Kae Matundu-Tjiparuro
The issue is not about with how much surgical precision anyone, let alone the Government Institutions Pension Fund (GIPF), would wish to make us believe what and how much it is doing to help the government arrest the 300,000 housing backlog and/or shortage the country is experiencing.
But that 300,000 housing units, by the government’s own assessment, are needed, and what can be done about this backlog by all and sundry, including the GIPF. Because acute shelter-less, homeless and roofless, is the norm in the housing sector in Namibia. Addressing this acute shortage is and cannot be the responsibility of the government alone. As much as the commitment and political, and foremost the financial wherewithal of the government, first and foremost should pave the way for all and sundry to bring their due in this regard. Given the financial wherewithal of the GIPF, perceived or real, it is not and cannot be accidental that it is singled out in this regard. Not so much that its beneficiaries to necessarily draw on their pensions for housing now, but as part of the coterie of both financial institutions and social welfare entities, including local authorities, to collectively look at this acute housing shortage in the country. Most importantly at how sooner than later, governmental and non-governmental, financial and non-financial entities can, severally and collectively, start to address this pressing social issue in all earnest.
Granted the usual line of business of the GIPF, pensions, nevertheless in the desperate search for a solution with hitherto little prospects arresting it firstly, and then reversing it, it is no malice for anyone to float and sell the idea of the GIPF being part of the search for a solution. Especially for the sake of civil servants at the lower end of the social ladder, GIPF’s clients, and effectively its shareholders, unable to afford loans from financial institutions. Their inability to afford must be well known to especially policymakers, and the financial institutions as well, including the GIPF. And that such loans is a pipedream to them because of unaffordability. Unless policymakers and financial advisors in Namibia are living in political and financial Disneyland.
One would expect that it must have been out of this very realisation that the GIPF has established the First Capital Housing Fund. Only to learn that in fact First Capital is charging more than the traditional financial institutions, which is 16% interest on loans. Which cannot but call into question the essence of the facility. How then can those perceiving the GIPF as providing for the elite amidst the suffering of its primary shareholders and would-be beneficiaries be wronged? Admittedly, by the GIPF itself, shareholders, and thus civil servants, can take out loans through this facility for housing. But can, especially those at the lower end of the civil service, realistically do so? And at what cost given the higher interests First Capital is charging? Thus the helpfulness of this fund, cannot but be suspect.

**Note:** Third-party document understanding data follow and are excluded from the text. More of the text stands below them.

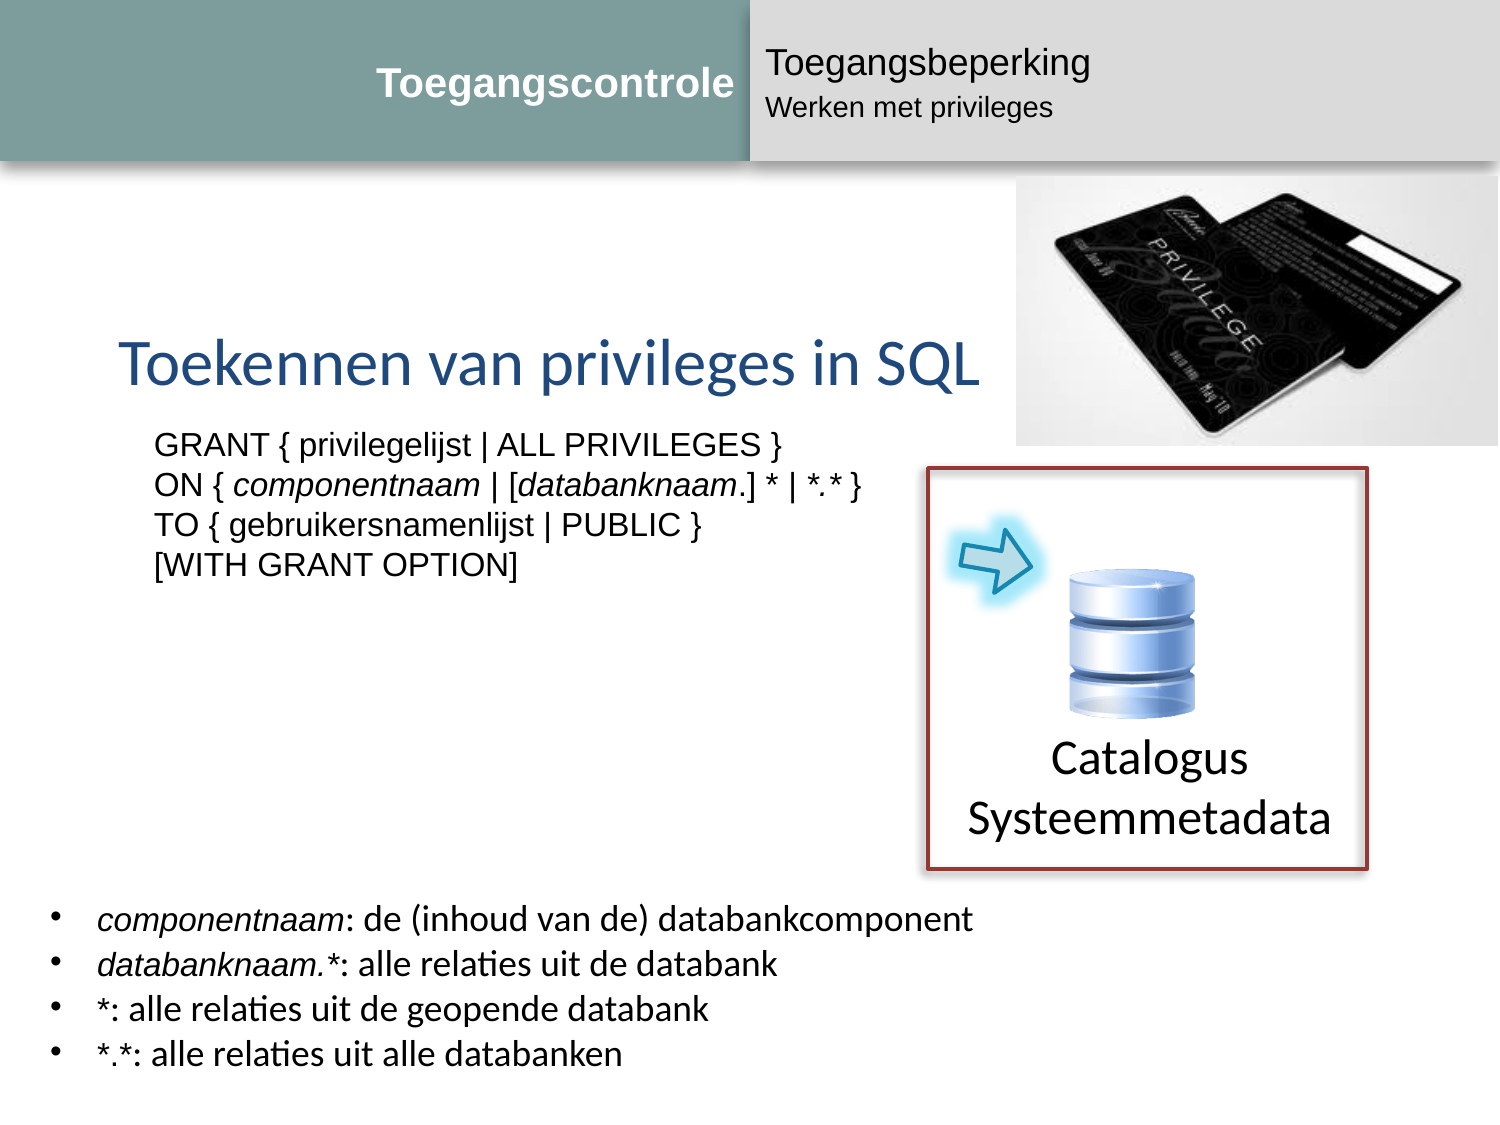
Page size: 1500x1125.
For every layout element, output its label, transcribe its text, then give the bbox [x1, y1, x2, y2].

list Toegangsbeperking Werken met privileges [750, 0, 1500, 161]
text_box Toekennen van privileges in SQL GRANT { privilegelijst | ALL PRIVILEGES } ON { componentnaam | [databanknaam.] * | *.* } TO { gebruikersnamenlijst | PUBLIC } [WITH GRANT OPTION] [64, 311, 1402, 879]
title Toegangscontrole [0, 0, 750, 161]
text_box componentnaam: de (inhoud van de) databankcomponent databanknaam.*: alle relaties uit de databank *: alle relaties uit de geopende databank *.*: alle relaties uit alle databanken [35, 886, 990, 1082]
text_box Voorbeelden [742, 8, 750, 161]
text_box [927, 467, 1368, 869]
picture [1016, 176, 1498, 447]
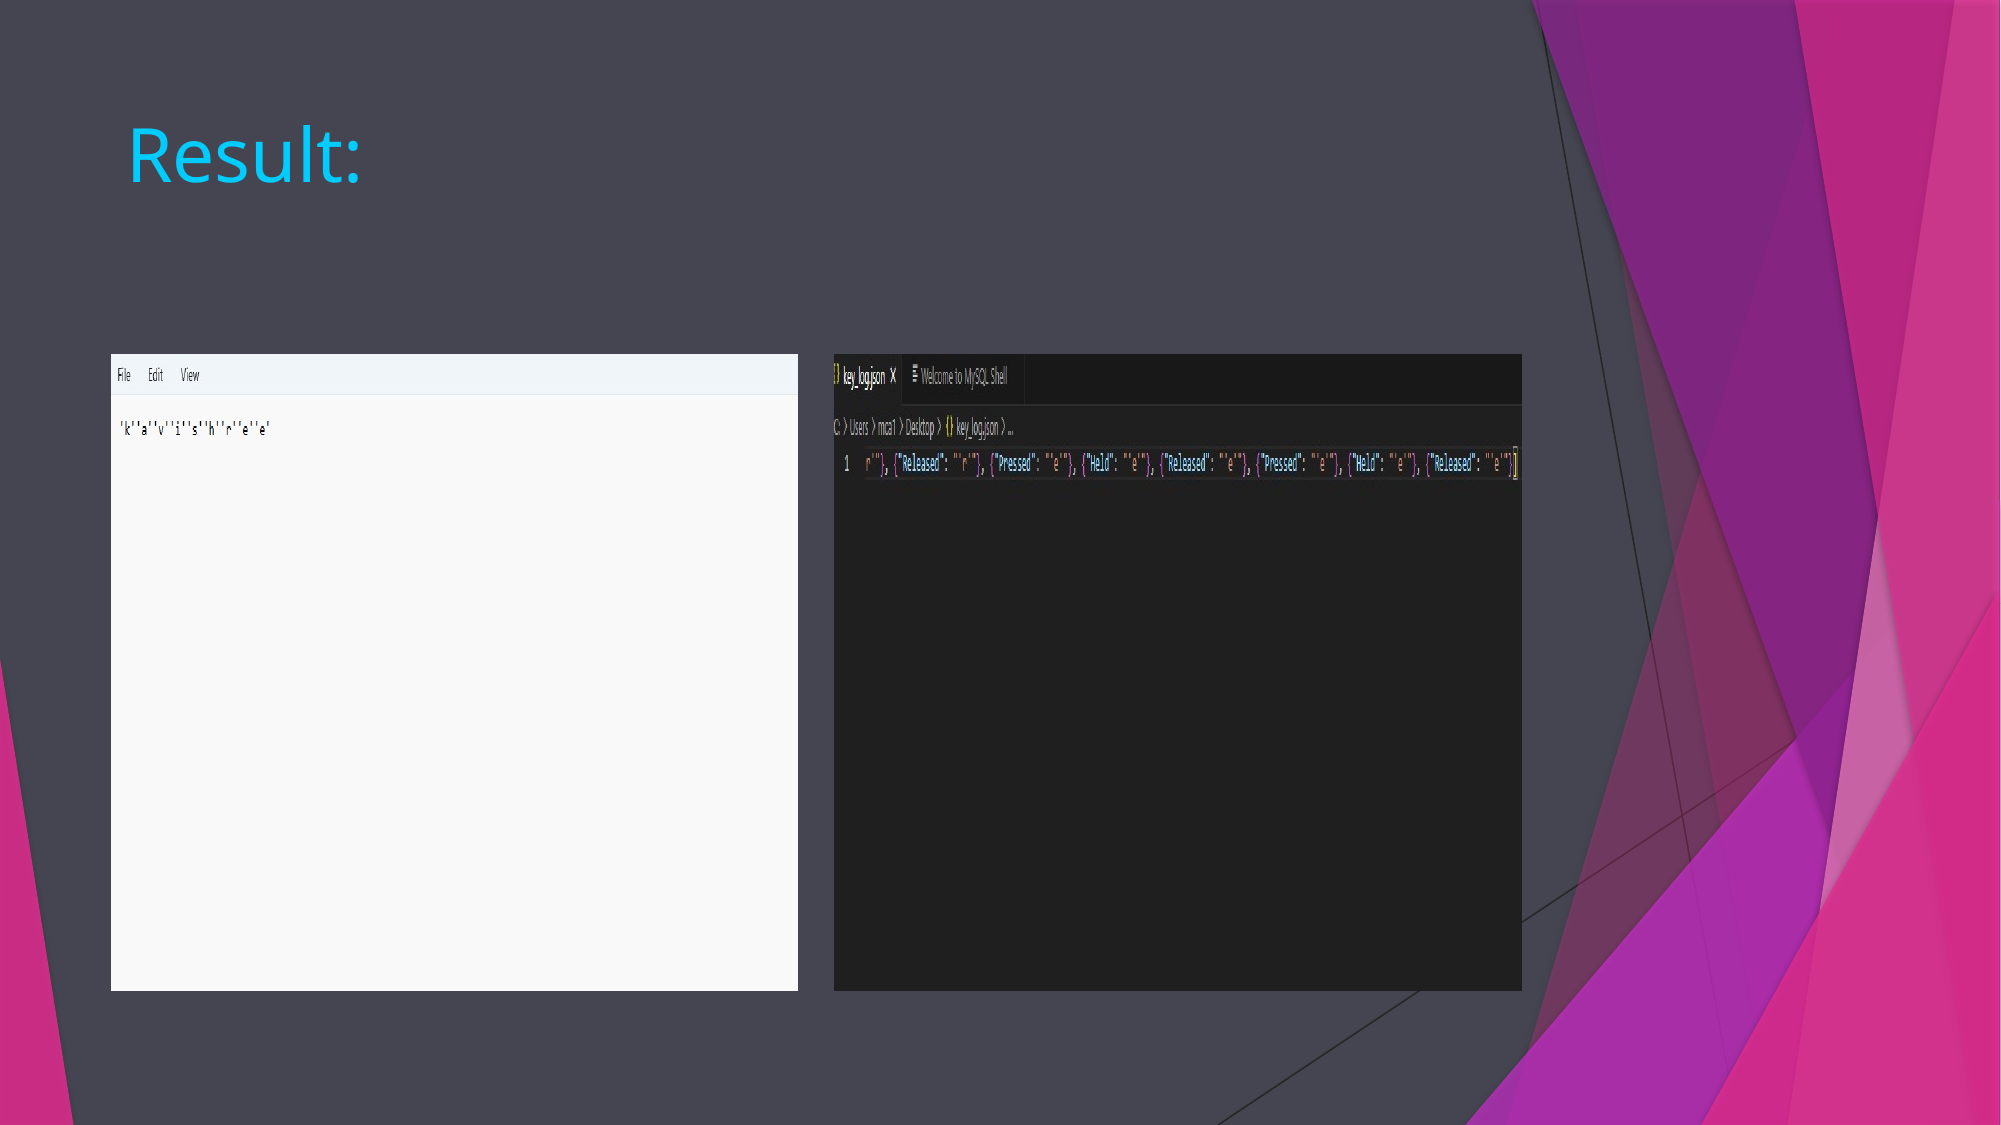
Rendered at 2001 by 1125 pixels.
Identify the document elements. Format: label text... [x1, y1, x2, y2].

title Result: [111, 99, 1522, 317]
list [834, 353, 1522, 992]
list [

Thus the bombastic response of the GIPF communication machinery with senseless and self-serving and self placating pages of editorial to what seem a genuine concern is nothing but impulsively and my
opically defensive.
It cannot but be instructive and informative to know how much of a departure from the normal loan facilities of the commercial financial institutions is the First Capital facility? It is a well-known fact that most of the housing loan facilities by commercial financial institutions, are part of the capitalist system, with their main motivation and goal being profit. Social housing, 30 years plus after Namibian independence, is an anathema to the Namibian housing supply sector. In fact, except for the aborted mass housing project, aborted without any commendable results, with some of the units built in this respect unoccupied and white elephants, social housing is non-existent in Namibia. Meaning that the sector continues to be purely profit-oriented, exploitative and thus capitalist in nature.
It is thus unfortunate that the idea of the prime mover as far as the application of GIPF funds to housing projects for low income civil servants have been taken in its literal sense and responded to with a trigger happy attitude by the communication machinery of GIPF.
The intention of the prime mover must have been honestly, nobly and honourably, to earnestly address the acute housing shortage in Namibia among the exploited, neglected and disadvantaged . Instead the response is one of public posturing. The annual housing growth rate in Namibia has officially been said to be 3,700 units per year. This is against a backlog as per last year of 300,000. Meaning this would take about 86 years for Namibia to arrest the backlog, all things being equal. Meaning few homeless people can dream of decent housing in their lifetime.